── Input data
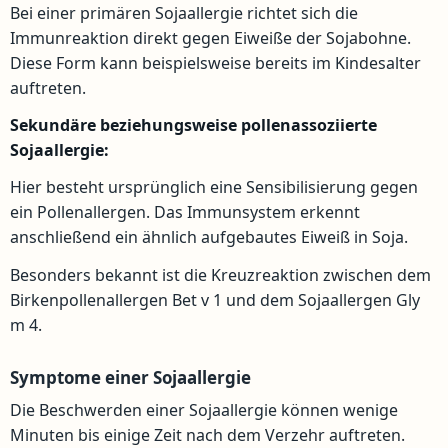
Bei einer primären Sojaallergie richtet sich die
Immunreaktion direkt gegen Eiweiße der Sojabohne.
Diese Form kann beispielsweise bereits im Kindesalter
auftreten.
Sekundäre beziehungsweise pollenassoziierte
Sojaallergie:
Hier besteht ursprünglich eine Sensibilisierung gegen
ein Pollenallergen. Das Immunsystem erkennt
anschließend ein ähnlich aufgebautes Eiweiß in Soja.
Besonders bekannt ist die Kreuzreaktion zwischen dem
Birkenpollenallergen Bet v 1 und dem Sojaallergen Gly
m 4.
Symptome einer Sojaallergie
Die Beschwerden einer Sojaallergie können wenige
Minuten bis einige Zeit nach dem Verzehr auftreten.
────
(Exercise brief) Repeat, line for line and exactly, the material from its first line through the line that contains "Besonders bekannt ist", both ends included; no pictures belong in the copy.

(Expected output)
Bei einer primären Sojaallergie richtet sich die
Immunreaktion direkt gegen Eiweiße der Sojabohne.
Diese Form kann beispielsweise bereits im Kindesalter
auftreten.
Sekundäre beziehungsweise pollenassoziierte
Sojaallergie:
Hier besteht ursprünglich eine Sensibilisierung gegen
ein Pollenallergen. Das Immunsystem erkennt
anschließend ein ähnlich aufgebautes Eiweiß in Soja.
Besonders bekannt ist die Kreuzreaktion zwischen dem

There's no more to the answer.